» **Available records**
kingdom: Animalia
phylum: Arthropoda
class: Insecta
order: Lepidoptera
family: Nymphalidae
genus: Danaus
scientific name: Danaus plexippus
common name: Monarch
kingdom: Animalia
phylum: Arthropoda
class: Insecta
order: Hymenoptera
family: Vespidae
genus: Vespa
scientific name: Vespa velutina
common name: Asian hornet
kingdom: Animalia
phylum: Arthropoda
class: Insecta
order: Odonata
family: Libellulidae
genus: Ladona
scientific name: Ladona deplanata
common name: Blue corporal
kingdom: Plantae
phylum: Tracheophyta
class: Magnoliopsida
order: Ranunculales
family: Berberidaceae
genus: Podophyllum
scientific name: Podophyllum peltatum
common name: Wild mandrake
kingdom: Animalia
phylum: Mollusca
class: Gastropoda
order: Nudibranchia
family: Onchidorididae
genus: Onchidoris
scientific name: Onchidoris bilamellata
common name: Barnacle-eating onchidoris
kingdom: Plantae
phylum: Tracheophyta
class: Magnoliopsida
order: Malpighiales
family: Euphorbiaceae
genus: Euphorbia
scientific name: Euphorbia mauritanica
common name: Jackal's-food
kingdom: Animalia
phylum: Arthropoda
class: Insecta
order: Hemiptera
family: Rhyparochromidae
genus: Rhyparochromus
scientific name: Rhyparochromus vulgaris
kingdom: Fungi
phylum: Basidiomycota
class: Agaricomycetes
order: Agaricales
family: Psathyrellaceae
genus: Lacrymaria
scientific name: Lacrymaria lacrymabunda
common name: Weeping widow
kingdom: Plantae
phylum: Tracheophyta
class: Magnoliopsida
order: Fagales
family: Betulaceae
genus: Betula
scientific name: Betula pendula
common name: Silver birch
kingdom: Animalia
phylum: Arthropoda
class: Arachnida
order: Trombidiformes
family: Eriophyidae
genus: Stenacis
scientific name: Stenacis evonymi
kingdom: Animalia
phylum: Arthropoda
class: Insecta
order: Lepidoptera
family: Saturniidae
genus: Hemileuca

» **What to work on**
Please format every line from the one holding "common name: Wild mandrake" through the end of the entries, inclusive, as a Markdown table with the columns "Row" and "Line", leaving out blank lines.

» **Solution to the problem**
| Row | Line |
|---|---|
| 1 | common name: Wild mandrake |
| 2 | kingdom: Animalia |
| 3 | phylum: Mollusca |
| 4 | class: Gastropoda |
| 5 | order: Nudibranchia |
| 6 | family: Onchidorididae |
| 7 | genus: Onchidoris |
| 8 | scientific name: Onchidoris bilamellata |
| 9 | common name: Barnacle-eating onchidoris |
| 10 | kingdom: Plantae |
| 11 | phylum: Tracheophyta |
| 12 | class: Magnoliopsida |
| 13 | order: Malpighiales |
| 14 | family: Euphorbiaceae |
| 15 | genus: Euphorbia |
| 16 | scientific name: Euphorbia mauritanica |
| 17 | common name: Jackal's-food |
| 18 | kingdom: Animalia |
| 19 | phylum: Arthropoda |
| 20 | class: Insecta |
| 21 | order: Hemiptera |
| 22 | family: Rhyparochromidae |
| 23 | genus: Rhyparochromus |
| 24 | scientific name: Rhyparochromus vulgaris |
| 25 | kingdom: Fungi |
| 26 | phylum: Basidiomycota |
| 27 | class: Agaricomycetes |
| 28 | order: Agaricales |
| 29 | family: Psathyrellaceae |
| 30 | genus: Lacrymaria |
| 31 | scientific name: Lacrymaria lacrymabunda |
| 32 | common name: Weeping widow |
| 33 | kingdom: Plantae |
| 34 | phylum: Tracheophyta |
| 35 | class: Magnoliopsida |
| 36 | order: Fagales |
| 37 | family: Betulaceae |
| 38 | genus: Betula |
| 39 | scientific name: Betula pendula |
| 40 | common name: Silver birch |
| 41 | kingdom: Animalia |
| 42 | phylum: Arthropoda |
| 43 | class: Arachnida |
| 44 | order: Trombidiformes |
| 45 | family: Eriophyidae |
| 46 | genus: Stenacis |
| 47 | scientific name: Stenacis evonymi |
| 48 | kingdom: Animalia |
| 49 | phylum: Arthropoda |
| 50 | class: Insecta |
| 51 | order: Lepidoptera |
| 52 | family: Saturniidae |
| 53 | genus: Hemileuca |